Задача: Продублируйте все строки приведённых ниже данных слово в слово. Изображения в ответ не включайте.

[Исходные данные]
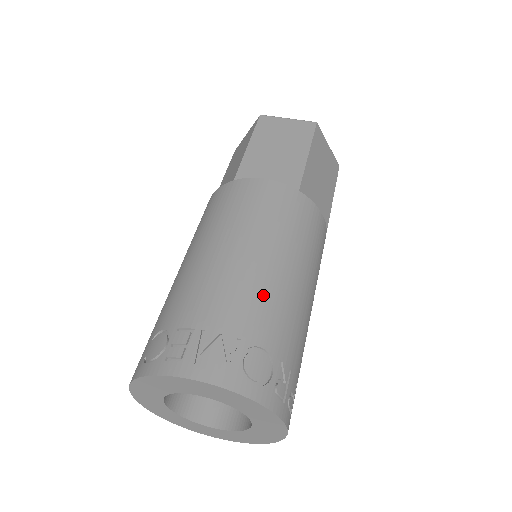
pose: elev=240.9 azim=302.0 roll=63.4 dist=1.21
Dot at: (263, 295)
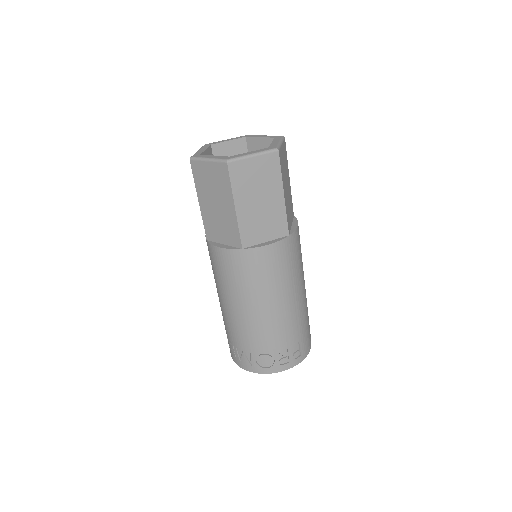
Dot at: (252, 329)
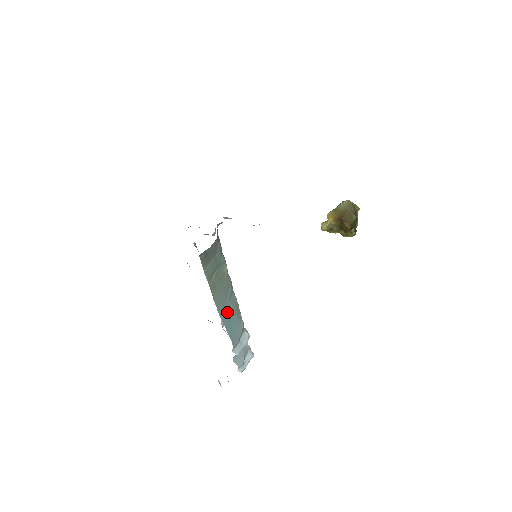
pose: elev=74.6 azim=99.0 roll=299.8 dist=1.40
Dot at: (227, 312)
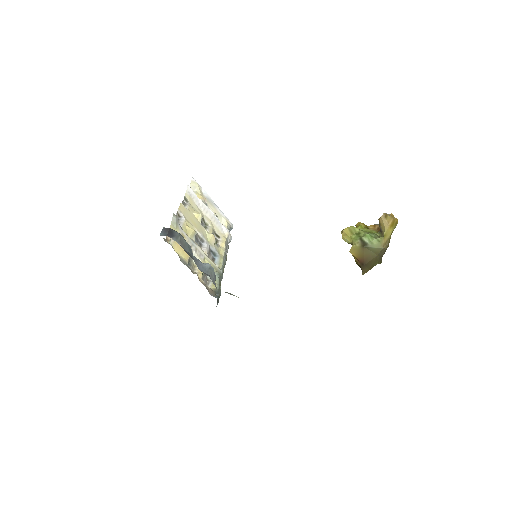
Dot at: occluded
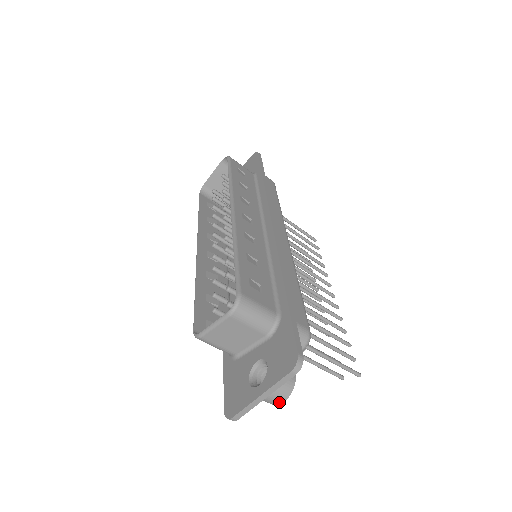
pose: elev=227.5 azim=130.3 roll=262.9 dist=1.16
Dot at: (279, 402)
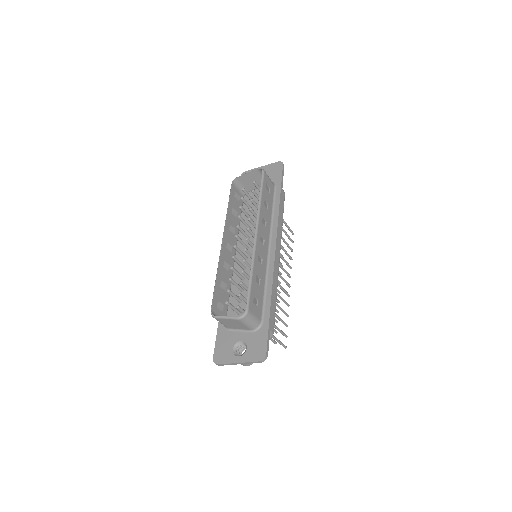
Dot at: (244, 365)
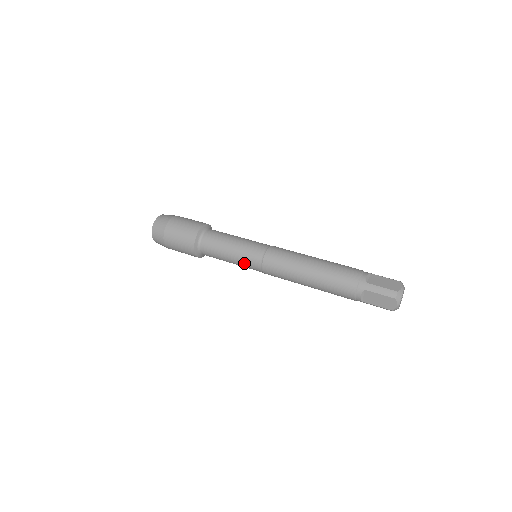
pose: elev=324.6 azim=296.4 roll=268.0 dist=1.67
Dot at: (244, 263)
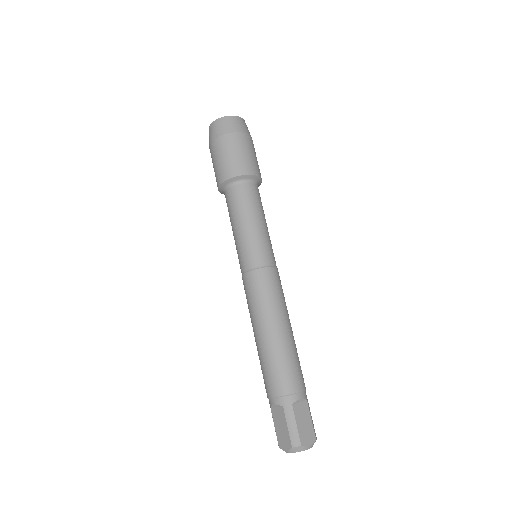
Dot at: (239, 249)
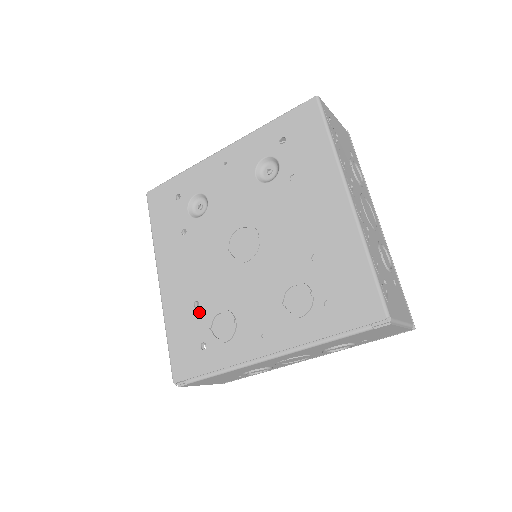
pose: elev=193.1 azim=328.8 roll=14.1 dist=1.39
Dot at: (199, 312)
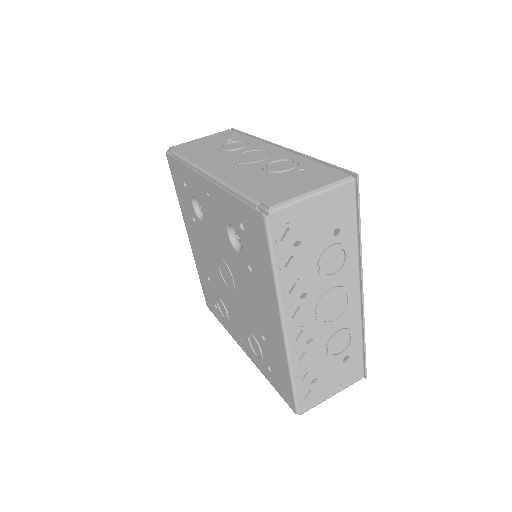
Dot at: (211, 286)
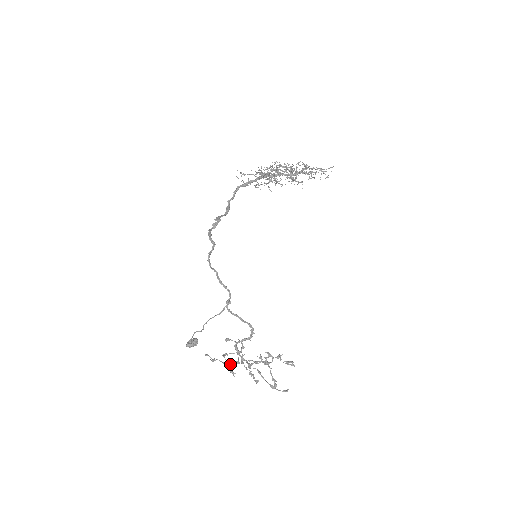
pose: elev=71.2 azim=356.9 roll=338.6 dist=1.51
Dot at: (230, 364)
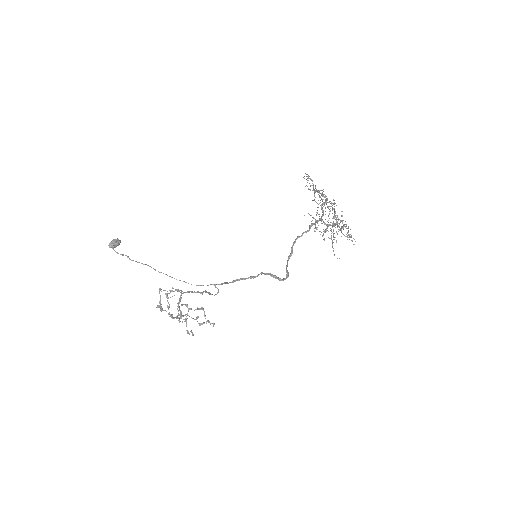
Dot at: occluded
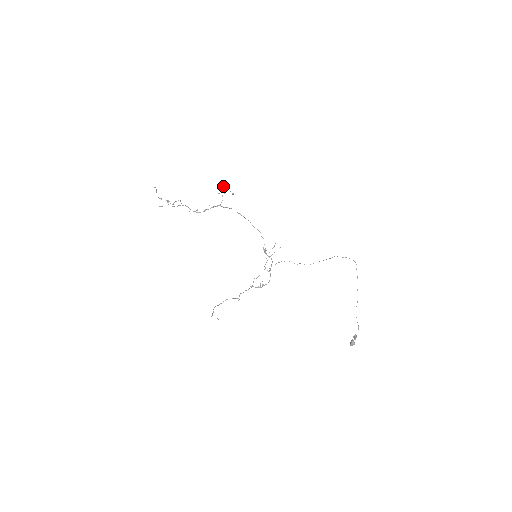
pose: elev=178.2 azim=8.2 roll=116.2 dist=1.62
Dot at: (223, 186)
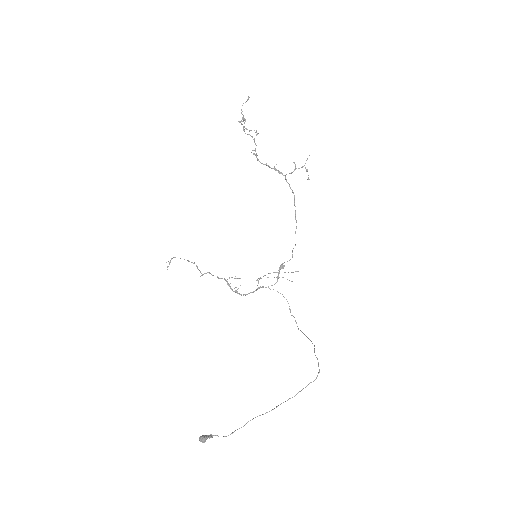
Dot at: (306, 160)
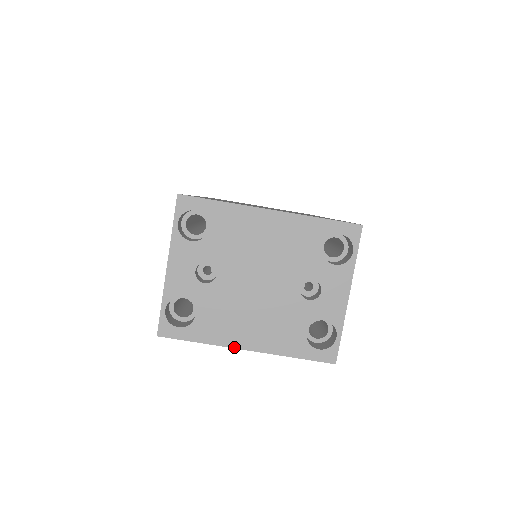
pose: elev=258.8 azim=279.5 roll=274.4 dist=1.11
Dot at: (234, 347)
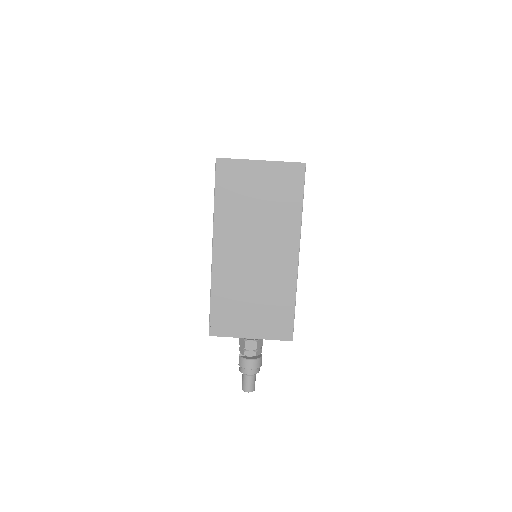
Dot at: (254, 160)
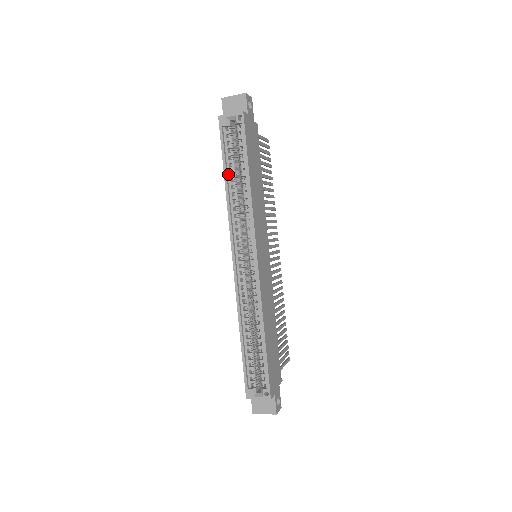
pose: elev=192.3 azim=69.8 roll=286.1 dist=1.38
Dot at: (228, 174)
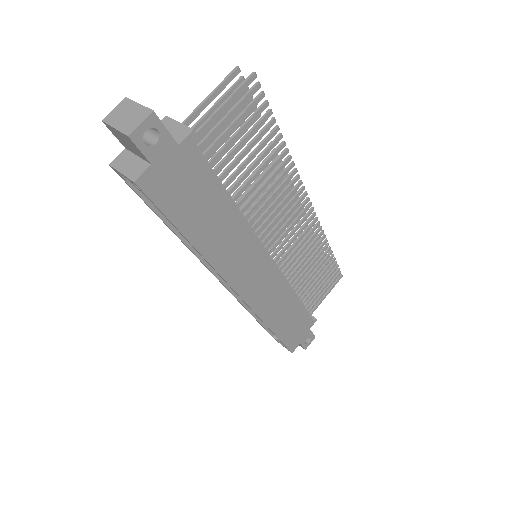
Dot at: occluded
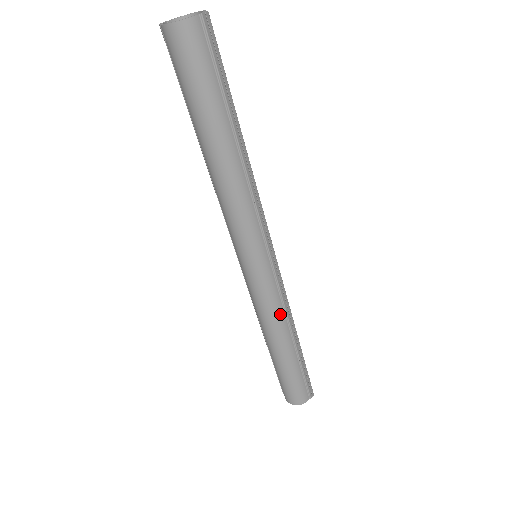
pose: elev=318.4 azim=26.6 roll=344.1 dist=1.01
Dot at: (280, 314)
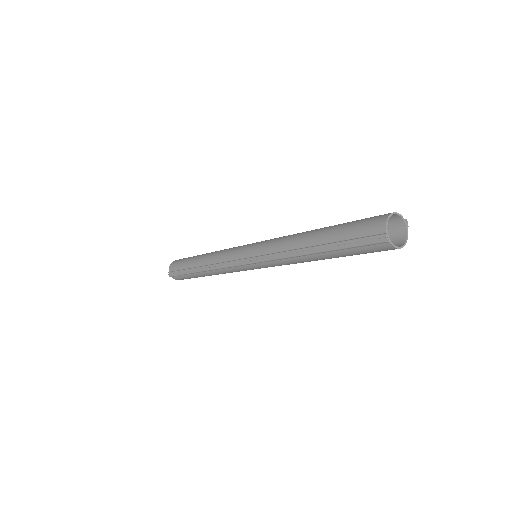
Dot at: occluded
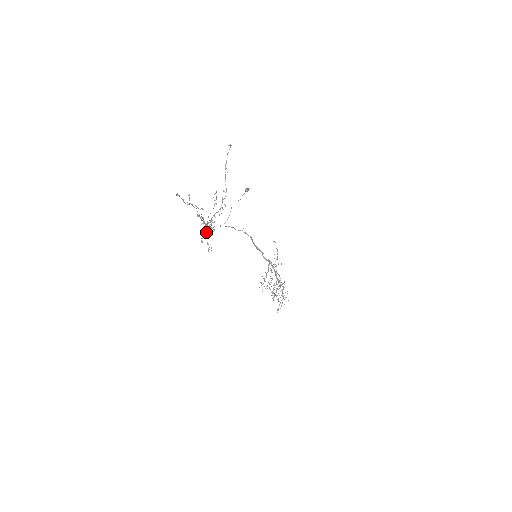
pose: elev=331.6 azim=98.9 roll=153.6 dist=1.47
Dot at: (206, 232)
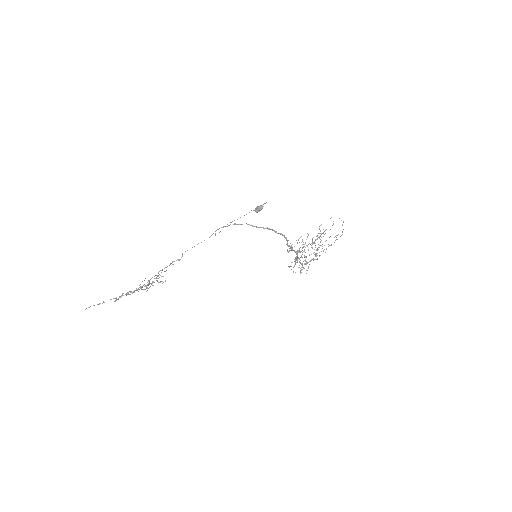
Dot at: occluded
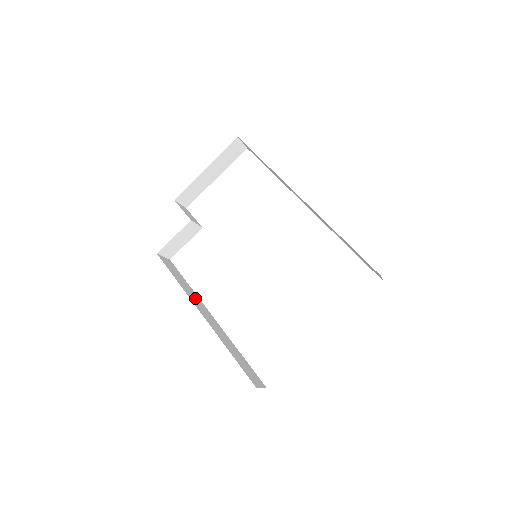
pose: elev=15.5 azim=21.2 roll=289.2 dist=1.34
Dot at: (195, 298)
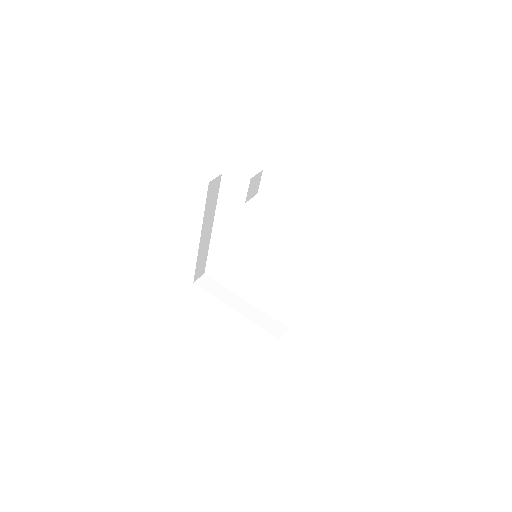
Dot at: (210, 217)
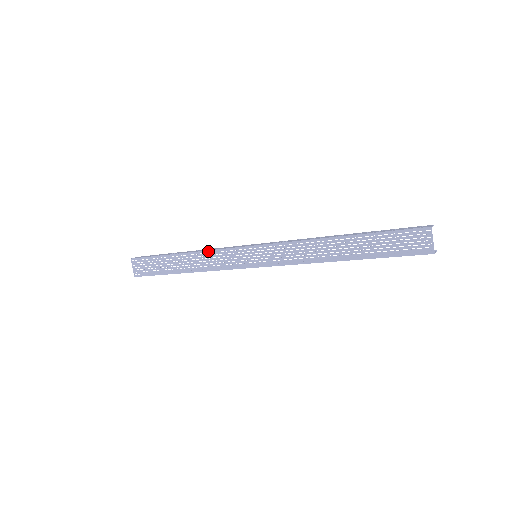
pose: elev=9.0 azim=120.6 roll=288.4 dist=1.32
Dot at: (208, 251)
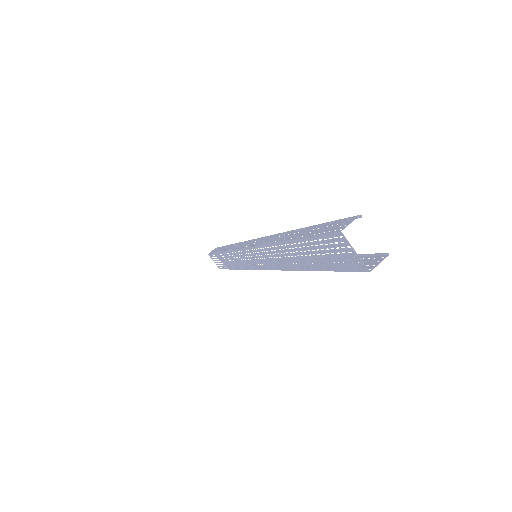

Ответ:
pose: elev=240.9 azim=302.0 roll=63.4 dist=1.21
Dot at: (263, 295)
Dot at: (252, 329)
pose: elev=74.6 azim=99.0 roll=299.8 dist=1.40
Dot at: (227, 312)
Dot at: occluded
pose: elev=227.5 azim=130.3 roll=262.9 dist=1.16
Dot at: (279, 402)
Dot at: (244, 365)
pose: elev=324.6 azim=296.4 roll=268.0 dist=1.67
Dot at: (244, 263)
Dot at: (239, 249)
pose: elev=193.1 azim=328.8 roll=14.1 dist=1.39
Dot at: (199, 312)
Dot at: (211, 286)
pose: elev=71.2 azim=356.9 roll=338.6 dist=1.51
Dot at: (230, 364)
Dot at: occluded
pose: elev=178.2 azim=8.2 roll=116.2 dist=1.62
Dot at: (223, 186)
Dot at: (306, 160)
pose: elev=258.8 azim=279.5 roll=274.4 dist=1.11
Dot at: (234, 347)
Dot at: (254, 160)
pose: elev=192.3 azim=69.8 roll=286.1 dist=1.38
Dot at: (228, 174)
Dot at: occluded
pose: elev=318.4 azim=26.6 roll=344.1 dist=1.01
Dot at: (280, 314)
Dot at: occluded
pose: elev=331.6 azim=98.9 roll=153.6 dist=1.47
Dot at: (206, 232)
Dot at: occluded
pose: elev=15.5 azim=21.2 roll=289.2 dist=1.34
Dot at: (195, 298)
Dot at: (210, 217)
pose: elev=9.0 azim=120.6 roll=288.4 dist=1.32
Dot at: (208, 251)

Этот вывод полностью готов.